## TEXTO APRESENTADO
----
EUA desmentem morte de civis pela coalizão

ONU deixa claro que zona de exclusão aérea era essencial para proteger a população, defende a Casa Branca

Denise Chrispim Marin, O Estado de S.Paulo

22 de março de 2011 | 00h00

ENVIADA ESPECIAL / SANTIAGO

Ao ser confrontado com a condenação dos Bric (Brasil, Rússia, Índia e China) à intervenção militar de EUA, França e Grã-Bretanha na Líbia, o governo americano informou que não há registro de que mortes de civis tenham sido provocadas pelas forças de coalizão. Insistiu ainda que a zona de exclusão aérea é uma resposta do Conselho de Segurança da ONU com objetivo de defender a população da violência do regime de Muamar Kadafi.

"Nossos militares não registraram a morte de civis pelas mãos da coalizão e eles são as fontes mais confiáveis para essa questão", afirmou o conselheiro-adjunto de Segurança Nacional da Casa Branca, Benjamin Rhodes. "As mortes de civis vão continuar nas próximas semanas pelas mãos de Kadafi."

Rhodes argumentou que, tanto em público quanto em privado, as Nações Unidas deixaram clara sua avaliação de que a ausência de uma zona de exclusão aérea na Líbia não permitiria a proteção do povo líbio. Acentuou ainda que os países Bric se abstiveram de votar a Resolução 1.973 do Conselho de Segurança, o texto que autorizou a adoção da zona de exclusão.
----
## TRECHOS DE DADOS
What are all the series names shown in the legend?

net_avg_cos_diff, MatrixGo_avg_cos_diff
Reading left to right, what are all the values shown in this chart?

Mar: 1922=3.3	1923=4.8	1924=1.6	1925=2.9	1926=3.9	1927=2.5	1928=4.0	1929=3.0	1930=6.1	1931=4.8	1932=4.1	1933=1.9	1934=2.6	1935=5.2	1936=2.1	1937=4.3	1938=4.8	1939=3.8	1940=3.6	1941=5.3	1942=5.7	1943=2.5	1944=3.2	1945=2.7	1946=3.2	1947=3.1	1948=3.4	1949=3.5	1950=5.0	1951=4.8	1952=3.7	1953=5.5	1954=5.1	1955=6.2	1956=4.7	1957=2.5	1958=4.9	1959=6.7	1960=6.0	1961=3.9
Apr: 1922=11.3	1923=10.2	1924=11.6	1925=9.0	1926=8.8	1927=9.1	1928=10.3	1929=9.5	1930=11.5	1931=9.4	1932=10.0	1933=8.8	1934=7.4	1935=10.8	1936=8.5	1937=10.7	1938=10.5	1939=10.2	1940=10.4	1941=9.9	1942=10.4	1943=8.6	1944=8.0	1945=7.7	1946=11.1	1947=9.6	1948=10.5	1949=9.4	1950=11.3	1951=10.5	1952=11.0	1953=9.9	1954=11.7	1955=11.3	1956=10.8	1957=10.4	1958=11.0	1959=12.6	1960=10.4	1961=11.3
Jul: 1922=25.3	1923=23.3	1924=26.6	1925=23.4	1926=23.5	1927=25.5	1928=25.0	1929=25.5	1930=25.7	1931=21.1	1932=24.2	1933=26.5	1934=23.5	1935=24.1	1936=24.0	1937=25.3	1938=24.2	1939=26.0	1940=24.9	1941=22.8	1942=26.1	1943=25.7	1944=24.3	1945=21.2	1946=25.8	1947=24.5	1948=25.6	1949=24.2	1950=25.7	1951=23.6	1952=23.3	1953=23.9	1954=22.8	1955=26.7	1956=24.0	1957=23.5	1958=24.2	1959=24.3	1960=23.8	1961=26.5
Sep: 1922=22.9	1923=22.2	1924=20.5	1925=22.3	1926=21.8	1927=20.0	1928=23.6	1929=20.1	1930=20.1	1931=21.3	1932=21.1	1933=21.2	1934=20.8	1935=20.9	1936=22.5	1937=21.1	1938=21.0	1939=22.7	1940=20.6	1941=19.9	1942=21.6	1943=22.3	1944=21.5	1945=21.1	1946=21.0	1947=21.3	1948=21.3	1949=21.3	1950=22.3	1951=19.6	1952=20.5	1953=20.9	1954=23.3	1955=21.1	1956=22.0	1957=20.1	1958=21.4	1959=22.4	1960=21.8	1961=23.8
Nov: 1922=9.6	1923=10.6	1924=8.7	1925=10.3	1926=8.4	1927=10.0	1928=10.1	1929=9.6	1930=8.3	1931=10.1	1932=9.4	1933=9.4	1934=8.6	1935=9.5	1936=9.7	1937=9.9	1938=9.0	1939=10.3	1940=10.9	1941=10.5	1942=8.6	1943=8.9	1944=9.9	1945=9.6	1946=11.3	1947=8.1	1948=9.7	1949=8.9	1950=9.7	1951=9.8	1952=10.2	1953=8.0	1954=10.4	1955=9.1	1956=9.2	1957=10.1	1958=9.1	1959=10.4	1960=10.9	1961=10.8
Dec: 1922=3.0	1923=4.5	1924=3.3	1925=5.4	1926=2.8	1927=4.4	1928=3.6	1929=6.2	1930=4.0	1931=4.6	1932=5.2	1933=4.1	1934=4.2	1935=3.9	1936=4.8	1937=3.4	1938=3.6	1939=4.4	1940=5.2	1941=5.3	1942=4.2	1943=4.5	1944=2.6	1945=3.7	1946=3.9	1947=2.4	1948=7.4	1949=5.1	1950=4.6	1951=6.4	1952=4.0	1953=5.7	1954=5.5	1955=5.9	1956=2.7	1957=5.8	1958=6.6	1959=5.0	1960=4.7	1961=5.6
----
## ENUNCIADO 1
Diga se cada afirmação concorda ou não com a reportagem e justifique com as palavras decisivas dela, citadas literalmente. (a) Benjamin Rhodes é conselheiro-adjunto de Segurança Nacional da Casa Branca. (b) Os países Bric votaram a favor da Resolução 1.973. (c) Segundo Rhodes, as mortes de civis pelas mãos de Kadafi vão terminar nas próximas semanas.
## ENUNCIADO 2
Transcreva da reportagem, sem alterações, o trecho de "22 de março" a "de Muamar Kadafi.".
## ENUNCIADO 3
Liste todos os países mencionados na reportagem.

## RESPOSTA 1
(a) Sim: "afirmou o conselheiro-adjunto de Segurança Nacional da Casa Branca, Benjamin Rhodes".
(b) Não: "os países Bric se abstiveram de votar a Resolução 1.973 do Conselho de Segurança".
(c) Não: "As mortes de civis vão continuar nas próximas semanas pelas mãos de Kadafi."

## RESPOSTA 2
22 de março de 2011 | 00h00

ENVIADA ESPECIAL / SANTIAGO

Ao ser confrontado com a condenação dos Bric (Brasil, Rússia, Índia e China) à intervenção militar de EUA, França e Grã-Bretanha na Líbia, o governo americano informou que não há registro de que mortes de civis tenham sido provocadas pelas forças de coalizão. Insistiu ainda que a zona de exclusão aérea é uma resposta do Conselho de Segurança da ONU com objetivo de defender a população da violência do regime de Muamar Kadafi.

## RESPOSTA 3
EUA, Brasil, Rússia, Índia, China, França, Grã-Bretanha, Líbia